Nearly half of the top female athletes in Twitter follower growth are WWE superstars. Alexa Bliss and Charlotte Flair raked in over 200,000 new followers each. “That actually doesn’t come as a surprise,” Adeshola said. “[WWE Twitter] is one of the most engaged, most passionate fan bases on the platform.”
While the men’s top 20 consists of largely established athletes, two women with very different paths to overnight stardom saw the highest growth rates. Emma Raducanu won the U.S. Open as a teenager in just her second career major tournament, while Sha’Carri Richardson displayed openness and authenticity after being banned from competing in the Tokyo Olympics due to testing positive for marijuana.
Once athletes achieve this level of fame, they aren’t likely looking for one-off paid social media posts, but increasing follower counts can still lead to monetary gains. “Having a larger following absolutely increases the total that they could ask for in a meaningful partnership opportunity,” Wasserman vice president of digital and content partnerships Brendan Meyer said. Twitter allows Raducanu, for instance, “to tell a story about her impact as a marketing partner. I haven’t heard of a single brand using Q Score anymore…. What they’re looking for is social clout.”
Many organizations look at top-line social metrics, like follower counts, but smarter organizations are concerned with who those followers are. “Female athletes may have a largely female audience or a largely male audience,” Meyer said. “For the type of product that is aiming towards one of those demographics, having an understanding of who the audience is is very important.”

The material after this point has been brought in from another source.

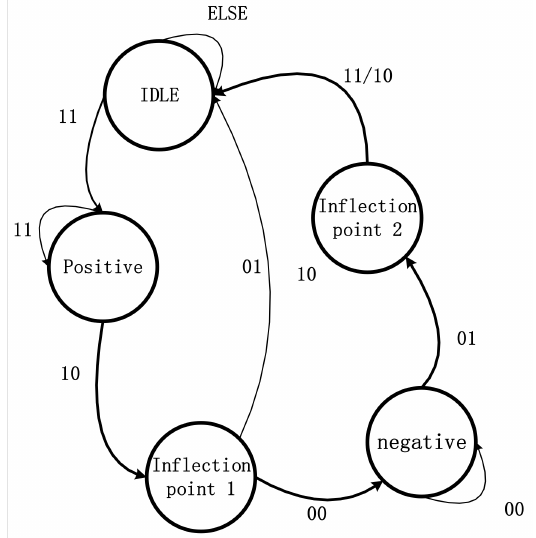
Figure 10. Schematic diagram of state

Biles, the female leader in follower growth, would rank just 57th among all athletes, demonstrating that there is still a cavernous gap between the opportunities for female and male athletes. “The follower metric is one that folks are really obsessive about, but the one that really matters is engagement,” Adeshola said. “Women on the platform have engagement rates that rival, if not exceed, their male counterparts.”
Organizations may also choose athletes to be brand ambassadors because of their personalities or the causes for which they stand. “[Fortune 500 companies] routinely ask me, ‘Who’s good at Twitter? Who’s engaging? Who’s funny? Who’s witty? Who makes sense for our brand?’” Adeshola said. “They don’t ask who has 20 million followers.”
Even if social media follower counts aren’t the end-all-be-all, they’re as important as ever during a pandemic in which screen time has gone up and in-person events have been canceled. “The prices that athletes are seeing on a paid post basis are certainly going up. I think the pandemic probably fueled a lot of that,” Meyer said. “It became more challenging to put together production shoots and full 360 athlete marketing campaigns, so some of the budgets shifted.”
(This story was corrected to clarify that gymnast Suni Lee will attend Auburn, not UCLA.)